Estimating Percentile Values¶
Snowflake uses the t-Digest algorithm, a space and time efficient way of estimating approximate percentile values in data sets.
Snowflake provides an implementation of the t-Digest algorithm papers by Dunning and Ertl. It has been implemented through the APPROX_PERCENTILE family of functions.
As documented, the algorithm has a constant relative error. Note that the algorithm has substantial empirical support, but no rigorous proof of any accuracy guarantees.
The following Aggregate Functions are provided for using t-Digest to approximate percentile values:
APPROX_PERCENTILE: Returns an approximation of the desired percentile value.
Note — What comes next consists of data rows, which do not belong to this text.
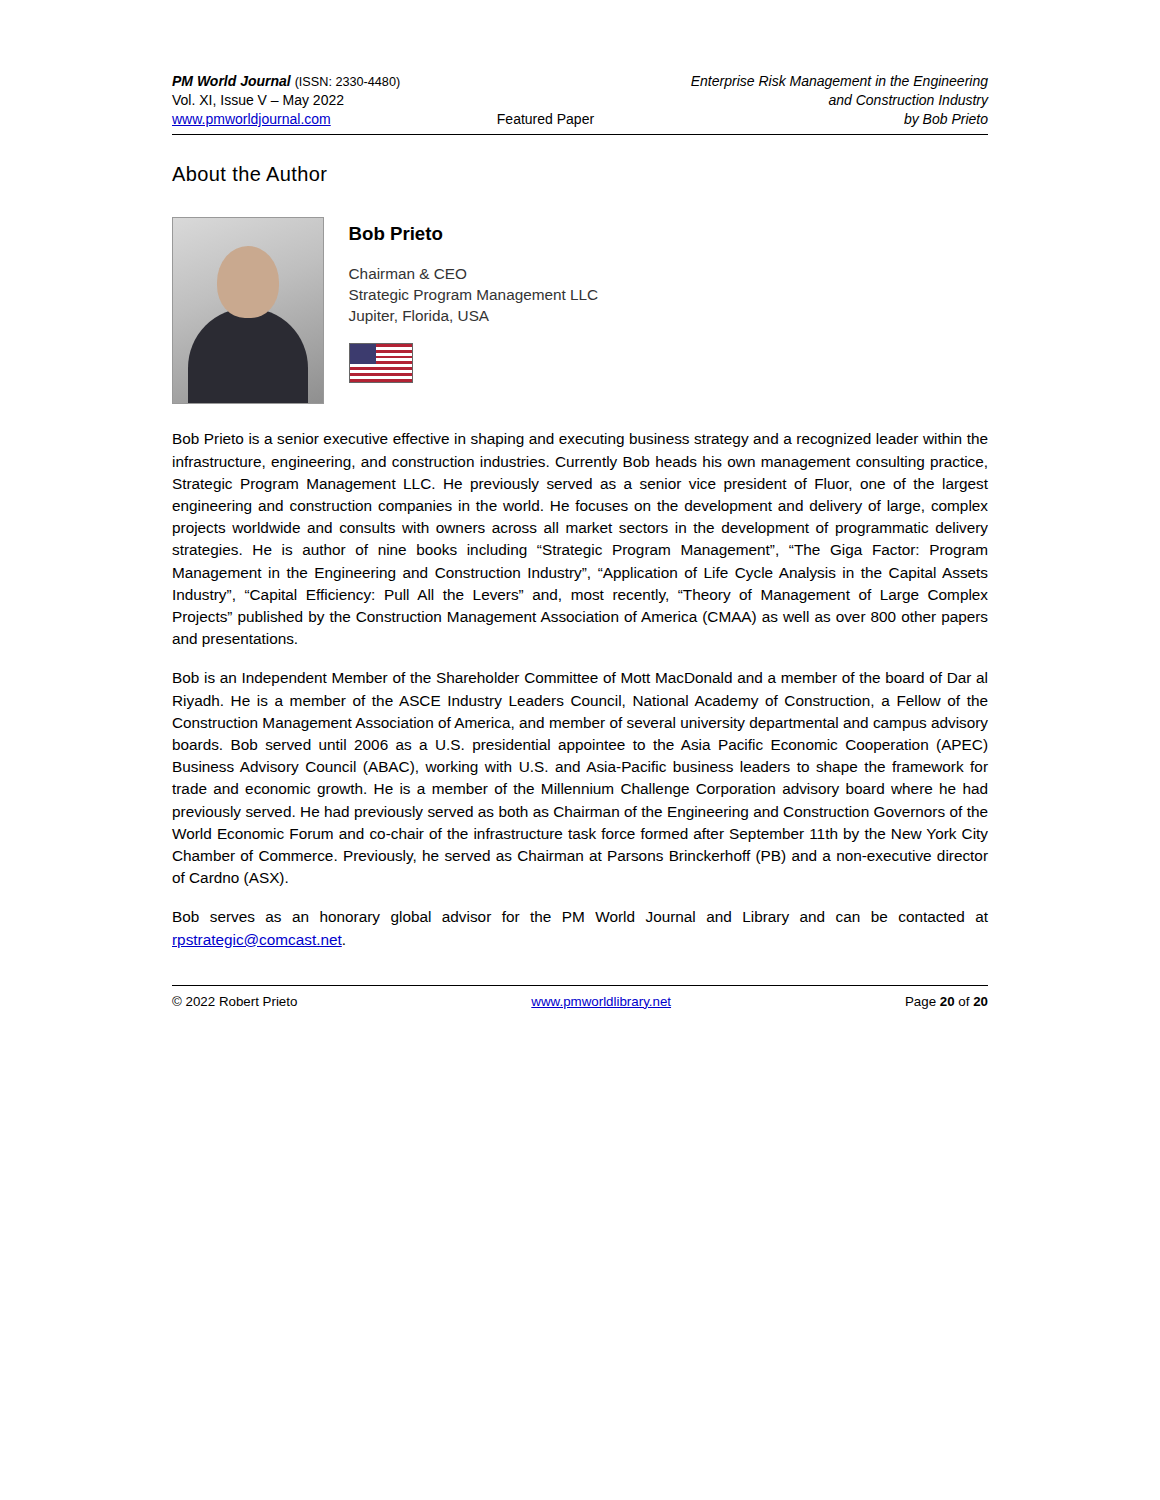PM World Journal (ISSN: 2330-4480)
Vol. XI, Issue V – May 2022
www.pmworldjournal.com
Featured Paper
Enterprise Risk Management in the Engineering
and Construction Industry
by Bob Prieto
About the Author
Bob Prieto
Chairman & CEO
Strategic Program Management LLC
Jupiter, Florida, USA
Bob Prieto is a senior executive effective in shaping and executing business strategy and a recognized leader within the infrastructure, engineering, and construction industries. Currently Bob heads his own management consulting practice, Strategic Program Management LLC. He previously served as a senior vice president of Fluor, one of the largest engineering and construction companies in the world. He focuses on the development and delivery of large, complex projects worldwide and consults with owners across all market sectors in the development of programmatic delivery strategies. He is author of nine books including “Strategic Program Management”, “The Giga Factor: Program Management in the Engineering and Construction Industry”, “Application of Life Cycle Analysis in the Capital Assets Industry”, “Capital Efficiency: Pull All the Levers” and, most recently, “Theory of Management of Large Complex Projects” published by the Construction Management Association of America (CMAA) as well as over 800 other papers and presentations.
Bob is an Independent Member of the Shareholder Committee of Mott MacDonald and a member of the board of Dar al Riyadh. He is a member of the ASCE Industry Leaders Council, National Academy of Construction, a Fellow of the Construction Management Association of America, and member of several university departmental and campus advisory boards. Bob served until 2006 as a U.S. presidential appointee to the Asia Pacific Economic Cooperation (APEC) Business Advisory Council (ABAC), working with U.S. and Asia-Pacific business leaders to shape the framework for trade and economic growth. He is a member of the Millennium Challenge Corporation advisory board where he had previously served. He had previously served as both as Chairman of the Engineering and Construction Governors of the World Economic Forum and co-chair of the infrastructure task force formed after September 11th by the New York City Chamber of Commerce. Previously, he served as Chairman at Parsons Brinckerhoff (PB) and a non-executive director of Cardno (ASX).
Bob serves as an honorary global advisor for the PM World Journal and Library and can be contacted at rpstrategic@comcast.net.
© 2022 Robert Prieto
www.pmworldlibrary.net
Page 20 of 20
APPROX_PERCENTILE_ACCUMULATE: Skips the final estimation step and, instead, returns the intermediate t-Digest state at the end of an aggregation.
APPROX_PERCENTILE_COMBINE: Combines (i.e. merges) multiple input states into a single output state.
APPROX_PERCENTILE_ESTIMATE: Computes a percentile estimate of a t-Digest state produced by APPROX_PERCENTILE_ACCUMULATE or APPROX_PERCENTILE_COMBINE.
The estimation uses a constant amount of space regardless of the size of the input.
The t-Digest state is independent from the percentile value. This enables calculating the t-Digest state once, and then querying the state for multiple percentile values.